East Timorese form long lines to cast election votes
>> DILI: Voters in East Timor queued up yesterday to cast their vote in the country’s fourth parliamentary elections since independence in a ballot where campaigning has focused on development and jobs in Asia’s youngest democracy.
More than 700,000 East Timorese are registered to vote in the country, which is home to 1.2 million people.
Over 20 political parties are vying for 65 seats in parliament as frustration grows over the government’s failure to use the wealth generated by oil and gas sales to support development and create jobs.
The parliamentary election will determine the country’s prime minister. The official results of the election is expected to be announced by Aug 6, although preliminary results should come much earlier.
East Timorese picked former independence fighter Francisco “Lu Olo” Guterres as president in an election in March.
Both the presidential and parliamentary elections are the first since the United Nations ended its peacekeeping operations in 2012.

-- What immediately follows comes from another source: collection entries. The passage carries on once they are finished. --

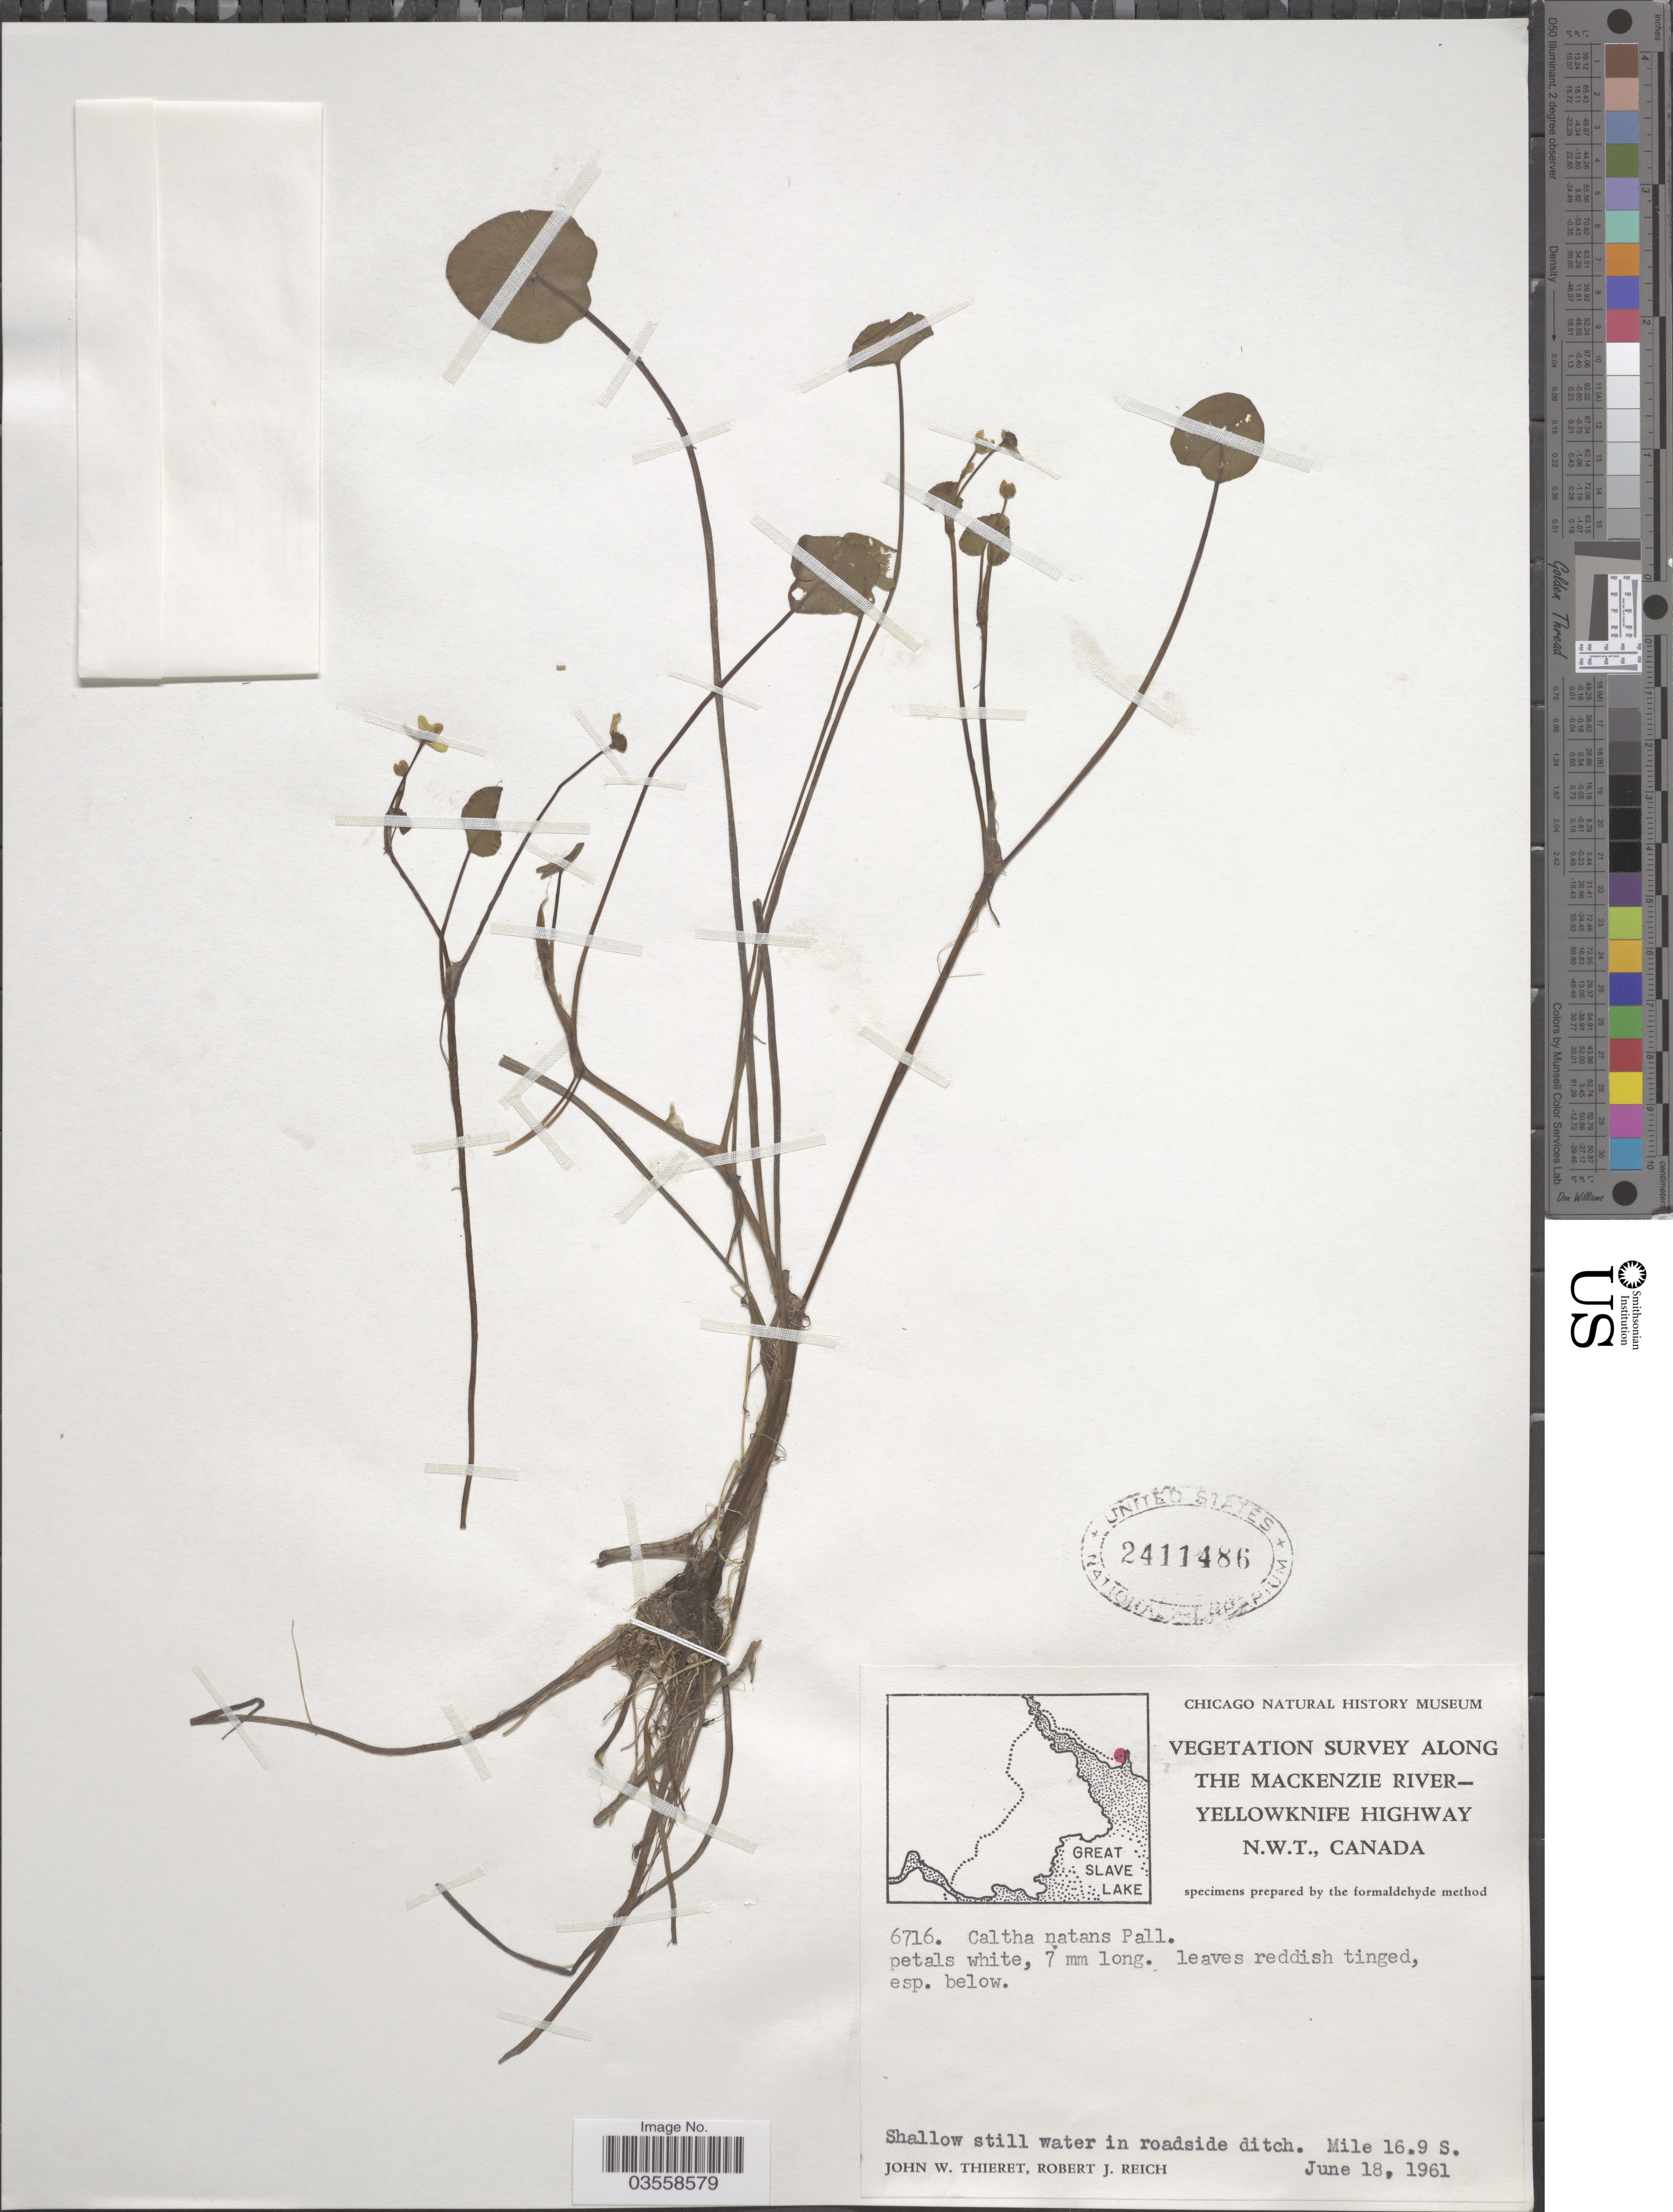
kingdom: Plantae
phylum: Tracheophyta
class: Magnoliopsida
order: Ranunculales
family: Ranunculaceae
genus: Caltha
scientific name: Caltha natans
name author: Pall.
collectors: J. W. Thieret & R. Reich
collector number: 6716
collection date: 1961-06-18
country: Canada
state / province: Northwest Territories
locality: Along the Mackenzie River - Yellowknife Highway. Mile 16.9 S.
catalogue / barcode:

The former Portuguese colony was invaded by neighbouring Indonesia in 1975. An often violent 24-year resistance movement took East Timor to independence in 2002 and many of its key figures still feature prominently in running the country.
Xanana Gusmao, another former independence fighter who was also East Timor’s first president after independence, and his National Congress for Timorese Reconstruction (CNRT) party are seen as the frontrunners in Saturday’s vote. CNRT is also part of the current governing coalition.
If his party wins, Mr Gusmao said it would continue development focusing on agriculture and tourism.